Home / reference / migration-2
Migrate to 2.0#
Icechunk 2.0 uses a new storage format (spec version 2). Existing repositories created with Icechunk 1.x can be automatically upgraded to version 2.0 using the upgrade_icechunk_repository() function. This migration only uses repository metadata, and it will not read or write any chunks.
Warning
This is an administrative operation. It must be executed in isolation — no other readers or writers should be accessing the repository during the migration. Any writes made during the migration may be lost.
import icechunk as ic
# Open the v1 repository
storage = ic.s3_storage(
bucket="my-bucket",
prefix="my-repo",
region="us-east-1",
)
repo = ic.Repository.open(storage)
# You can use `dry_run=True` to test the migration process without writing the
# icechunk version 2 specific files. `dry_run=False` will run the migration
# and when complete will not be reversible.
migrated_repo = ic.upgrade_icechunk_repository(repo, dry_run=False)

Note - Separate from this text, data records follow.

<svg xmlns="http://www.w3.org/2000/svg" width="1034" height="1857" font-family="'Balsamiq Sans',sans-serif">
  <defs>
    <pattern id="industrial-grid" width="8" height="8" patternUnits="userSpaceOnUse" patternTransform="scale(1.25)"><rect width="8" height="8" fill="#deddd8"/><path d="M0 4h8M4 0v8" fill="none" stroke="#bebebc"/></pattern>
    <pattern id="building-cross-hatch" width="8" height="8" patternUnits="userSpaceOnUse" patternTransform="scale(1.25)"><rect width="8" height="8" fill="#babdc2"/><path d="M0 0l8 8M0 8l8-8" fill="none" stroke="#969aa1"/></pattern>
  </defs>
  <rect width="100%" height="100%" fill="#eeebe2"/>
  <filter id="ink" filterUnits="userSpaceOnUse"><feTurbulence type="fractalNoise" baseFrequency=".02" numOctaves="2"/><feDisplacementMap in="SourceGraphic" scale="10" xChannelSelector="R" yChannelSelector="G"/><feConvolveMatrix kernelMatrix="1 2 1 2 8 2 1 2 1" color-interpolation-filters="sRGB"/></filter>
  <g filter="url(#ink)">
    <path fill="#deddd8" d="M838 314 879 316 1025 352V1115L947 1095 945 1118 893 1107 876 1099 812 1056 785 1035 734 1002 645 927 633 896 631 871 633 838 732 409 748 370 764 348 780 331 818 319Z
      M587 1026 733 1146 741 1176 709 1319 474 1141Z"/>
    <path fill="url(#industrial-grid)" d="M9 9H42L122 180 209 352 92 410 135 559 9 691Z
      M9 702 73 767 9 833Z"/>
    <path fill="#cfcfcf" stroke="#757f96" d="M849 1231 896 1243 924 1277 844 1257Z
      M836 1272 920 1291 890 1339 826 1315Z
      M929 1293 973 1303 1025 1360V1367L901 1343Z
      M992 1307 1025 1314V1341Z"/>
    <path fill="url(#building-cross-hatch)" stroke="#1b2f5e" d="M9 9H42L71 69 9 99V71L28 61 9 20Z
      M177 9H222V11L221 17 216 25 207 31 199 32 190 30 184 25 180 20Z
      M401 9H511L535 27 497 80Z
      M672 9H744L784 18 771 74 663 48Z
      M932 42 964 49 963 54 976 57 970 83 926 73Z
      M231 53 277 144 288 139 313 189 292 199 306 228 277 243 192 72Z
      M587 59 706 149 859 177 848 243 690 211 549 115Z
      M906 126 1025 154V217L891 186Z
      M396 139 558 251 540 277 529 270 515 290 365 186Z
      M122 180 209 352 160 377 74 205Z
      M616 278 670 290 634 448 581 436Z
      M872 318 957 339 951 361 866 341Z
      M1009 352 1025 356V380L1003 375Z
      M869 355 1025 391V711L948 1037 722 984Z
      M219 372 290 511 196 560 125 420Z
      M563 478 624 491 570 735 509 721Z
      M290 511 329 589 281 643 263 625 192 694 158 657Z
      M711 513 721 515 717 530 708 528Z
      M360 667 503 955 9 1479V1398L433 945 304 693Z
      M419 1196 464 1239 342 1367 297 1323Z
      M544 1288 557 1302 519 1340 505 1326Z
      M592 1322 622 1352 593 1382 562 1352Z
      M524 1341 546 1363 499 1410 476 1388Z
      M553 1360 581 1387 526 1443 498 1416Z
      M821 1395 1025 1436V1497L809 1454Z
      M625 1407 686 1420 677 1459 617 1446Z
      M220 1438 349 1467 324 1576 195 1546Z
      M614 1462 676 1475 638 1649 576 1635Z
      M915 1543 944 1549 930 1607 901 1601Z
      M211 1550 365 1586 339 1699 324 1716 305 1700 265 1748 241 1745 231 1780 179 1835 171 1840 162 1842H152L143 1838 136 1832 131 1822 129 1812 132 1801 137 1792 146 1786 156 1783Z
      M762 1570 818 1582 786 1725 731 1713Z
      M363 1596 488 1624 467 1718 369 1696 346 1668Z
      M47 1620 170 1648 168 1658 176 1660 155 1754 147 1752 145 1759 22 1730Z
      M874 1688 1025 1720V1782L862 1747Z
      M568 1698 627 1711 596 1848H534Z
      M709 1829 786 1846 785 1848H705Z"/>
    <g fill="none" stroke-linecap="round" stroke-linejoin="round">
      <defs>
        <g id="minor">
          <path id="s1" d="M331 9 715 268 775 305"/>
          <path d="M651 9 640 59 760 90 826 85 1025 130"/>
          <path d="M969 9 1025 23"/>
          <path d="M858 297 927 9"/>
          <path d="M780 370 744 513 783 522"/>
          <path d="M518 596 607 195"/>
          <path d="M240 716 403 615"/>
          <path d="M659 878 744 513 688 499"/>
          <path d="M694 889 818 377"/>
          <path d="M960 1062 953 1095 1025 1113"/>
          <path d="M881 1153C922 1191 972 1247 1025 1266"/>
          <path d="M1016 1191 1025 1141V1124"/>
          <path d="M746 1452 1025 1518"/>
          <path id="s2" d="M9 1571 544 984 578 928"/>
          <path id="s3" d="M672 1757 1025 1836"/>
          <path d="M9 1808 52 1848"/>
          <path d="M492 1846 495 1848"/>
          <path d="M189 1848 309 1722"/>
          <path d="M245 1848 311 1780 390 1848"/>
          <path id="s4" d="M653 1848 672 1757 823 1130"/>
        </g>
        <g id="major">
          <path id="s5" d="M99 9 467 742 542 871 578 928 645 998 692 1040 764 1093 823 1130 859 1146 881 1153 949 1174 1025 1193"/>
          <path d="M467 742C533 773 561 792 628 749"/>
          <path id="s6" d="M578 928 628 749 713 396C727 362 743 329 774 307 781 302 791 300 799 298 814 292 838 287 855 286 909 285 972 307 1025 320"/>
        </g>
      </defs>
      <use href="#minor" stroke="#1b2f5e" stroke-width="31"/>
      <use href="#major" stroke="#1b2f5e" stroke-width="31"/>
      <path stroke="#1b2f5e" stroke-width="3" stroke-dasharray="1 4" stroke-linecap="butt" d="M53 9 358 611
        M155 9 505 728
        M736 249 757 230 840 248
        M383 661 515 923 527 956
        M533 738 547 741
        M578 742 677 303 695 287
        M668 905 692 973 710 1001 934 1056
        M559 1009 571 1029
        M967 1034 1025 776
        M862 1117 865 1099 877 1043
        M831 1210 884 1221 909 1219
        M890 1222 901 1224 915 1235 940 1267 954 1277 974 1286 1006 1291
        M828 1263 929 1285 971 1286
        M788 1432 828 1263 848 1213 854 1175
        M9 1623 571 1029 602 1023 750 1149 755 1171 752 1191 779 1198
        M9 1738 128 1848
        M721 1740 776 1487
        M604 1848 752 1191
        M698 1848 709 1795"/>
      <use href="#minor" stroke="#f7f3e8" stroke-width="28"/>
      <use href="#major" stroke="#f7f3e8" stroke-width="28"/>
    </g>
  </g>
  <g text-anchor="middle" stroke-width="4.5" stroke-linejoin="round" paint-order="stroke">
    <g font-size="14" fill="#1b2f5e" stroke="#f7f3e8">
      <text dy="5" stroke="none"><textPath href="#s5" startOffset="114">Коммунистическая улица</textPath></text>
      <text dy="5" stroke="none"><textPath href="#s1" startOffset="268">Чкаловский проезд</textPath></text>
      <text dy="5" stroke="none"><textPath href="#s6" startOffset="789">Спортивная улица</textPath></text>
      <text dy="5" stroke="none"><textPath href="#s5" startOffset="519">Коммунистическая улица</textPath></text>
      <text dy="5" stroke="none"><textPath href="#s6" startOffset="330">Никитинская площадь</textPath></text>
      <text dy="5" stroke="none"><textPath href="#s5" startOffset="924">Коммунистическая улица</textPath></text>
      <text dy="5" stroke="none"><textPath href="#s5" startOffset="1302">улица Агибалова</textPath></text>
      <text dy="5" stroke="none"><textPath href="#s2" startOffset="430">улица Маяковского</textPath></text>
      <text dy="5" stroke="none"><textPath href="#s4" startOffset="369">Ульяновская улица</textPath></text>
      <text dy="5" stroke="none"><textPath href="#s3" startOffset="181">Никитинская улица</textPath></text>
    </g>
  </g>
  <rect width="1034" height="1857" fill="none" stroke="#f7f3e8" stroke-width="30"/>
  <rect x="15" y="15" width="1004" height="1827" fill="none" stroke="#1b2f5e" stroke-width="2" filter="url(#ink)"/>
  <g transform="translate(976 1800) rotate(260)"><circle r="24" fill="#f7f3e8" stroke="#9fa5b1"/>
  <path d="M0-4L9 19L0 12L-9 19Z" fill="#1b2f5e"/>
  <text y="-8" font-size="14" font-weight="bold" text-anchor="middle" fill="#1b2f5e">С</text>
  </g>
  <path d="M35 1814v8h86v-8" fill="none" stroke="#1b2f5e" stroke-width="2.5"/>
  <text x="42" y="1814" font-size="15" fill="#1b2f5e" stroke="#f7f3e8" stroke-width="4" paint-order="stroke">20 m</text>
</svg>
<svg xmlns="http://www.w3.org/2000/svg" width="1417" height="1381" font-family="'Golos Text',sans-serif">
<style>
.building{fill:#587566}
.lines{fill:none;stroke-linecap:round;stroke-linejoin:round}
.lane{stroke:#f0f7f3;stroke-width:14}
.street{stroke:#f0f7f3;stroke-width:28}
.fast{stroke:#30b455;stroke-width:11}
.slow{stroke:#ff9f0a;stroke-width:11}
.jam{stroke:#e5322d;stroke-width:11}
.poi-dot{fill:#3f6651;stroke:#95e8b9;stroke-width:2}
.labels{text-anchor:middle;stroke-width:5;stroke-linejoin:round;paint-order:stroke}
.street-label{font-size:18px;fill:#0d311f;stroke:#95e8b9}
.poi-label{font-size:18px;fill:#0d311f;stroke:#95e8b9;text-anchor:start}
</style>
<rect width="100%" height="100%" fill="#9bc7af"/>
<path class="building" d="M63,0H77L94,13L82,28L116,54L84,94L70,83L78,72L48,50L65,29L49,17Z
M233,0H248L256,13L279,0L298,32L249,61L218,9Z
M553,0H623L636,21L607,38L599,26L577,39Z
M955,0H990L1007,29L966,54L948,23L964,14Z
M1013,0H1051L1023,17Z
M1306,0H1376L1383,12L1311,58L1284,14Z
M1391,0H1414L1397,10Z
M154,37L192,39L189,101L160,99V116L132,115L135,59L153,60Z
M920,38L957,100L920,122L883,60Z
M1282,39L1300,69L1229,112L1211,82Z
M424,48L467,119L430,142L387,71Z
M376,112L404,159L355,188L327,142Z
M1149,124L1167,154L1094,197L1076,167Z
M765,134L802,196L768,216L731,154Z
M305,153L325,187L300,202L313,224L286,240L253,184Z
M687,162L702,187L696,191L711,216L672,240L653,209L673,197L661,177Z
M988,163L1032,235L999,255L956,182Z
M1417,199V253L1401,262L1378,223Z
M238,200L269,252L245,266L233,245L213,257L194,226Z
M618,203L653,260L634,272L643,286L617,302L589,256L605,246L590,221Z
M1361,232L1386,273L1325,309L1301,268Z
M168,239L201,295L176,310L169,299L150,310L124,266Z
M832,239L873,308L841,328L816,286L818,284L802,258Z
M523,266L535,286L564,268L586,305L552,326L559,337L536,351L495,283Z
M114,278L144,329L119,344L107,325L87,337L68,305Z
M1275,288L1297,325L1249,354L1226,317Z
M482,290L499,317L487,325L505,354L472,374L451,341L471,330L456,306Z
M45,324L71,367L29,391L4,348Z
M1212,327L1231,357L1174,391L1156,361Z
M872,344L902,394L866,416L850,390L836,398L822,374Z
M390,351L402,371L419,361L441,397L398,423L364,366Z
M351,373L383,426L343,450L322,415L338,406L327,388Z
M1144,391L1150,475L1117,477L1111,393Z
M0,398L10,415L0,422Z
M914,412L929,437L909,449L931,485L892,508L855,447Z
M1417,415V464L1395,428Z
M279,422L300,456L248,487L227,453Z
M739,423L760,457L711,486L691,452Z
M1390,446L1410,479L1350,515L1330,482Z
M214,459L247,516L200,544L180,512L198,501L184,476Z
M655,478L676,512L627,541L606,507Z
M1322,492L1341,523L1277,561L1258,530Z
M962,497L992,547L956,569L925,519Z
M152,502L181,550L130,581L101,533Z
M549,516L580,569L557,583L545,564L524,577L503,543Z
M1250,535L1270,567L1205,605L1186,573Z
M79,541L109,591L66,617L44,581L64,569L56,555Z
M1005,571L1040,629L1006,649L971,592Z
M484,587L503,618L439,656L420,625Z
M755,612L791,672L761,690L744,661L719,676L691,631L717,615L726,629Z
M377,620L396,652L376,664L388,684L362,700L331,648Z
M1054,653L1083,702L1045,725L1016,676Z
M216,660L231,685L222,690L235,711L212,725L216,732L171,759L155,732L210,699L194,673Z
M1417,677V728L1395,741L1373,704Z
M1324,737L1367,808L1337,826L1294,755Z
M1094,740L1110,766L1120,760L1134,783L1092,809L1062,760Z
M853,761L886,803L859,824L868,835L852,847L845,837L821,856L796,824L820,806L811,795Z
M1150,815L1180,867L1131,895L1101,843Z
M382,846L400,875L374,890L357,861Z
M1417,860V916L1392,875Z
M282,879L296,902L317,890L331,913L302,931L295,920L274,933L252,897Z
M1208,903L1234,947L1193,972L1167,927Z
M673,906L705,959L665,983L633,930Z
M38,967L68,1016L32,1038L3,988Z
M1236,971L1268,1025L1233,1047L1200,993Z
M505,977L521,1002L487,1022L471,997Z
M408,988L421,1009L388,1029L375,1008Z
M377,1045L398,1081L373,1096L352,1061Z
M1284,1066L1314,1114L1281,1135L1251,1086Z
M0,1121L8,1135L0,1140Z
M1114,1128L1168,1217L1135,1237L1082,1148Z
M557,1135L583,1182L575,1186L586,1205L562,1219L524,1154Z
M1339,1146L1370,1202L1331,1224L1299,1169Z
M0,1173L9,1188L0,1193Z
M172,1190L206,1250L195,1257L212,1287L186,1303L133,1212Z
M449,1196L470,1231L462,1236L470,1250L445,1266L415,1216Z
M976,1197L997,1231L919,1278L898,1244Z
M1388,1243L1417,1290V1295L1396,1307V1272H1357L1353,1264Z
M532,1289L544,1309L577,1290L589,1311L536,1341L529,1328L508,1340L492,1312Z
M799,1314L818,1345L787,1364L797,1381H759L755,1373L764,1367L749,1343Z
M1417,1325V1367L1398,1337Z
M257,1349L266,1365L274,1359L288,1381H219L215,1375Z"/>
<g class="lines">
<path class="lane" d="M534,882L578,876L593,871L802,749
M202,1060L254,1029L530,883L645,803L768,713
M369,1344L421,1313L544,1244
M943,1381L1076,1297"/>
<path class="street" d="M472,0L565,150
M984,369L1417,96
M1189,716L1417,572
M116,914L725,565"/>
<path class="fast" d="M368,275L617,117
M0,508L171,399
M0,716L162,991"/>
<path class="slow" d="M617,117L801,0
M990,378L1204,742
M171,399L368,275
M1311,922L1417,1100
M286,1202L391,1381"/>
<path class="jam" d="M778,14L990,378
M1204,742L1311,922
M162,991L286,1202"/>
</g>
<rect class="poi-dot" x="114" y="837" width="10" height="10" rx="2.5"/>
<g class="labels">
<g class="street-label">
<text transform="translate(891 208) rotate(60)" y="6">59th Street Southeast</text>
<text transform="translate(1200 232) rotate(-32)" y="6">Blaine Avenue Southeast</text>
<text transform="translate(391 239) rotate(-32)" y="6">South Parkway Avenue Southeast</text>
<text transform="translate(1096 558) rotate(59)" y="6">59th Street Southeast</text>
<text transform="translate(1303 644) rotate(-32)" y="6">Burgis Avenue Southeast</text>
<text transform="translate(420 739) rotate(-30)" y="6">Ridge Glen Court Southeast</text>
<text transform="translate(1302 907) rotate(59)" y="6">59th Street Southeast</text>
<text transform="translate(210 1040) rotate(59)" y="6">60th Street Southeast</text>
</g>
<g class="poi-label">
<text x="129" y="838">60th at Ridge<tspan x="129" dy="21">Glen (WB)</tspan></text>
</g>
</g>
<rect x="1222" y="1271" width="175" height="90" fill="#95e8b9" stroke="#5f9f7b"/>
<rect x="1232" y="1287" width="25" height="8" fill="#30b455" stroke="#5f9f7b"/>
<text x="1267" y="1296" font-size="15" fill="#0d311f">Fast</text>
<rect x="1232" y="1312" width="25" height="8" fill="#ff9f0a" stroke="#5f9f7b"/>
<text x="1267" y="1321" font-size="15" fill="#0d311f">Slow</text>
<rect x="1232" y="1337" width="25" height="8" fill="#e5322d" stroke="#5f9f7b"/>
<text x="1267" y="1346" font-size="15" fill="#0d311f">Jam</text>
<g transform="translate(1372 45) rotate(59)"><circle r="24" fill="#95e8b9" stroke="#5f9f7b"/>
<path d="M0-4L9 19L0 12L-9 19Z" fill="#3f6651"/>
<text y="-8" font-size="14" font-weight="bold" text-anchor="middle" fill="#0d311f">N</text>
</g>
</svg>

assert migrated_repo.spec_version == 2
# Use migrated_repo from here on — the original `repo` object is invalidated
session = migrated_repo.writable_session("main")
Parameters#
| Parameter | Default | Description |
|---|---|---|
repo | (required) | The v1 repository to migrate. |
dry_run | (required) | If True, it attempts the migration without writing version 2 specific files, leaving the v1 repo in place |
delete_unused_v1_files | True | Remove legacy v1 metadata files after migration. |
prefetch_concurrency | 64 | Number of snapshots to fetch concurrently while migrating. Lower this for environments that cannot fit many snapshots in memory. |
How it works#
The migration reads all snapshots pointed to by branches and tags, and collects them into the new version 2 schema with a reconstructed ops log. If successful and delete_unused_v1_files=True, the legacy v1 metadata files are removed.
If something goes wrong at any step, the repository is left in a working state.
Note
The migration is usually fast, but can take several minutes for repositories with thousands of snapshots.
After migration#
The original repo object is invalidated after migration. Any attempt to use it will raise a RuntimeError. Always use the new Repository object returned by upgrade_icechunk_repository().